> [Task instructions]:
Change "Skin aging" to "Facial aging" throughout the text of the items below, leaving everything else as it is. Omit the pictures from your answer.

Segment Start: Task material

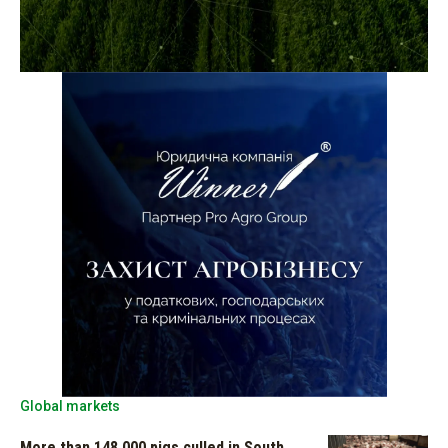
Global markets
More than 148,000 pigs culled in South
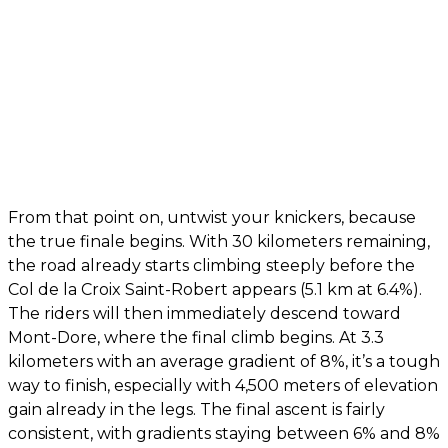
From that point on, untwist your knickers, because
the true finale begins. With 30 kilometers remaining,
the road already starts climbing steeply before the
Col de la Croix Saint-Robert appears (5.1 km at 6.4%).
The riders will then immediately descend toward
Mont-Dore, where the final climb begins. At 3.3
kilometers with an average gradient of 8%, it’s a tough
way to finish, especially with 4,500 meters of elevation
gain already in the legs. The final ascent is fairly
consistent, with gradients staying between 6% and 8%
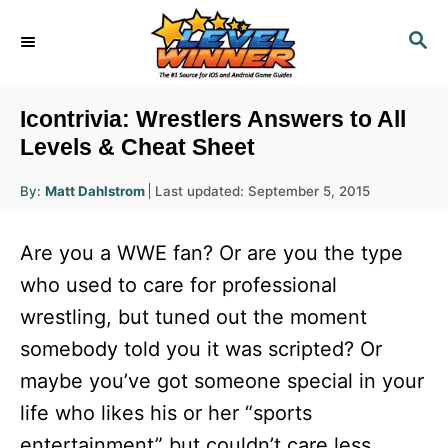
S
S
k
E
i
A
R
p
Icontrivia: Wrestlers Answers to All
C
t
Levels & Cheat Sheet
H
o
A
P
By:
Matt Dahlstrom
Last updated:
September 5, 2015
u
C
o
t
h
s
o
o
Are you a WWE fan? Or are you the type
r
t
n
e
who used to care for professional
d
t
wrestling, but tuned out the moment
o
e
n
somebody told you it was scripted? Or
n
maybe you’ve got someone special in your
t
life who likes his or her “sports
entertainment” but couldn’t care less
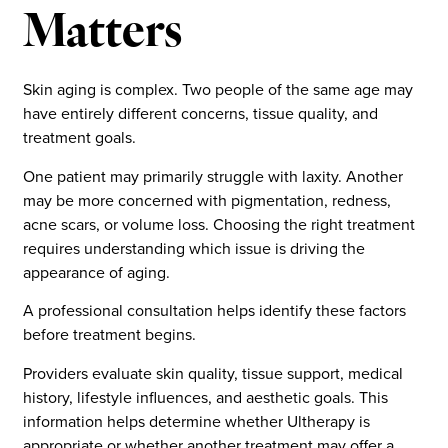
Matters
Skin aging is complex. Two people of the same age may
have entirely different concerns, tissue quality, and
treatment goals.
One patient may primarily struggle with laxity. Another
may be more concerned with pigmentation, redness,
acne scars, or volume loss. Choosing the right treatment
requires understanding which issue is driving the
appearance of aging.
A professional consultation helps identify these factors
before treatment begins.
Providers evaluate skin quality, tissue support, medical
history, lifestyle influences, and aesthetic goals. This
information helps determine whether Ultherapy is
appropriate or whether another treatment may offer a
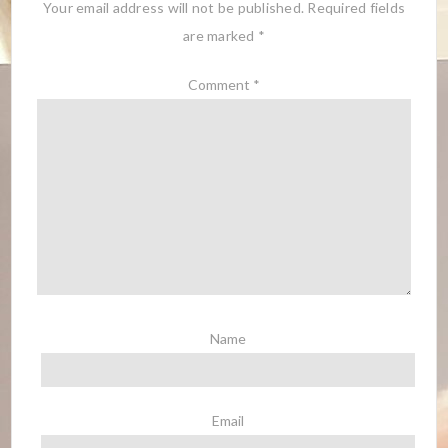
Your email address will not be published.
Required fields
are marked
*
Comment
*
Name
Email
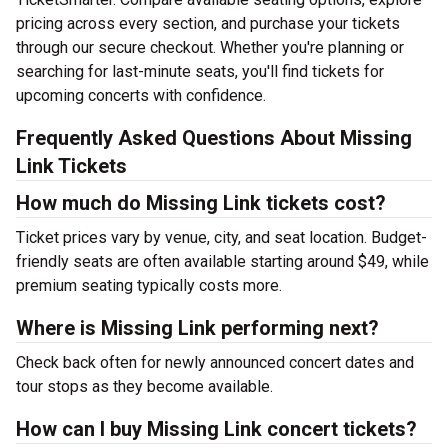
pricing across every section, and purchase your tickets
through our secure checkout. Whether you're planning or
searching for last-minute seats, you'll find tickets for
upcoming concerts with confidence.
Frequently Asked Questions About Missing
Link Tickets
How much do Missing Link tickets cost?
Ticket prices vary by venue, city, and seat location. Budget-
friendly seats are often available starting around $49, while
premium seating typically costs more.
Where is Missing Link performing next?
Check back often for newly announced concert dates and
tour stops as they become available.
How can I buy Missing Link concert tickets?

Segment End: Task material

> [Solution below]:
Global markets
More than 148,000 pigs culled in South
From that point on, untwist your knickers, because
the true finale begins. With 30 kilometers remaining,
the road already starts climbing steeply before the
Col de la Croix Saint-Robert appears (5.1 km at 6.4%).
The riders will then immediately descend toward
Mont-Dore, where the final climb begins. At 3.3
kilometers with an average gradient of 8%, it’s a tough
way to finish, especially with 4,500 meters of elevation
gain already in the legs. The final ascent is fairly
consistent, with gradients staying between 6% and 8%
S
S
k
E
i
A
R
p
Icontrivia: Wrestlers Answers to All
C
t
Levels & Cheat Sheet
H
o
A
P
By:
Matt Dahlstrom
Last updated:
September 5, 2015
u
C
o
t
h
s
o
o
Are you a WWE fan? Or are you the type
r
t
n
e
who used to care for professional
d
t
wrestling, but tuned out the moment
o
e
n
somebody told you it was scripted? Or
n
maybe you’ve got someone special in your
t
life who likes his or her “sports
entertainment” but couldn’t care less
Matters
Facial aging is complex. Two people of the same age may
have entirely different concerns, tissue quality, and
treatment goals.
One patient may primarily struggle with laxity. Another
may be more concerned with pigmentation, redness,
acne scars, or volume loss. Choosing the right treatment
requires understanding which issue is driving the
appearance of aging.
A professional consultation helps identify these factors
before treatment begins.
Providers evaluate skin quality, tissue support, medical
history, lifestyle influences, and aesthetic goals. This
information helps determine whether Ultherapy is
appropriate or whether another treatment may offer a
Your email address will not be published.
Required fields
are marked
*
Comment
*
Name
Email
pricing across every section, and purchase your tickets
through our secure checkout. Whether you're planning or
searching for last-minute seats, you'll find tickets for
upcoming concerts with confidence.
Frequently Asked Questions About Missing
Link Tickets
How much do Missing Link tickets cost?
Ticket prices vary by venue, city, and seat location. Budget-
friendly seats are often available starting around $49, while
premium seating typically costs more.
Where is Missing Link performing next?
Check back often for newly announced concert dates and
tour stops as they become available.
How can I buy Missing Link concert tickets?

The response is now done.